Frequently Asked Questions: Adopt a Dog
3. Why is there a need for adoptions?
Consider some reasons why individuals have given up their furry family members and why this is the best thing for them in some circumstances.
- Perhaps they are forced to move to a smaller home or to where they are not permitted to have a dog.
- The owners themselves die.
- They found their dog to be incompatible with their lifestyle.
- The new dog is incompatible with certain pets that they already own.
- Perhaps they are forced to take on full-time employment and feel that they can’t give their beloved dogs all the attention that they deserve.
- Immigration to another country is often an issue, where the owners care enough not to leave their beloved ones in quarantine for 6 months.
- Natural disasters. Even in South Africa, disasters like floods, drought, bush fires may require temporary shelter for a dog.
- Another unforeseen tragedy is Domestic violence. For many, the reasonable thing to do is often to temporarily keep a pet in a safe place, like a rescue or shelter when issues get too bad.
4. What is a Rescue Dog?
A rescue dog is a dog that has been placed in a new home after being abused, neglected, or abandoned by its previous owner. The term can also apply to dogs that are found as strays, surrendered by owners for a variety of reasons, including relationship breakdowns, moving home where the owner is unable or unwilling to take their pets, or elderly people who are not permitted to take their dog(s) into a nursing home.
Many animal rescue organizations exist to rescue, protect, care and re-home dogs from unnecessary euthanasia. Many rescue dogs are re-homed quickly, but some wait longer for a home. This may be relevant when the dog is older. Some agencies provide ongoing health care and support for older dogs after they have been placed in a home. There are several charities dedicated to rescuing and re-homing older dogs.
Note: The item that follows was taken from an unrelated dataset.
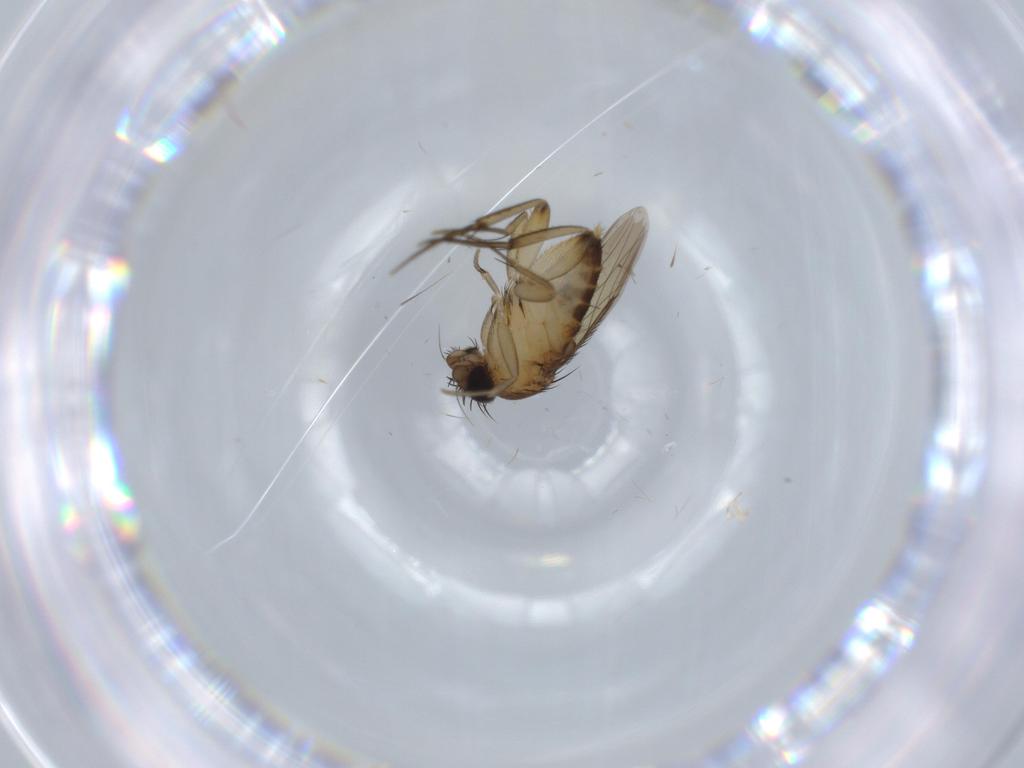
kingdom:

5. Should we judge pet owners?
As a rescue organization, we focus on what we can do to help. It is understandable each individual has his or her own circumstances. No one should feel that they are being judged for the feel that they are being judged for putting their dog’s best interests first.
The truth is that ‘specific breed dog rescues’ only exist because these dogs are not unwanted, but are in demand and they are given to appreciative homes where people really love animals and want to give them the best life possible. This is a rewarding job to find the right home for the right dog and should not need outside funding if the animals are truly appreciated.
6. The Benefits of Rescue:
There are many benefits of rescuing an animal of which many people may not be aware of.
Rescuing from a shelter versus adopting from a pet store can save money. The physical animal will be often be cheaper at a shelter than if purchased at a pet store.
Rescuing & adopting small dogs will help eliminate puppy farms. Despite the fact that puppy farms are illegal, many people throughout the world still benefit from the profits made. A lot of the problem comes from the fact that people are not even aware of the fact that they are adopting a puppy that was bred from a puppy farm. That is why it is vital to research on exactly where one is adopting from before purchasing a puppy.
- Owning an animal can benefit one’s own health and well being. Multiple studies have shown that not only can having a dog improve one’s happiness and health, but it can also elongate one’s life. Specifically, service dogs help with depression, stress, and anxiety. Playing with a dog daily is proven to increase levels of serotonin and dopamine, two chemicals naturally produced in the human body that make one feel happy and play important roles in brain and body function.
- Parents that have pets provide life lessons and extended benefits to their children. Not only does having a pet naturally teach children responsibilities, but it can also help them with separation anxiety and feeling a sense of security when they are at home.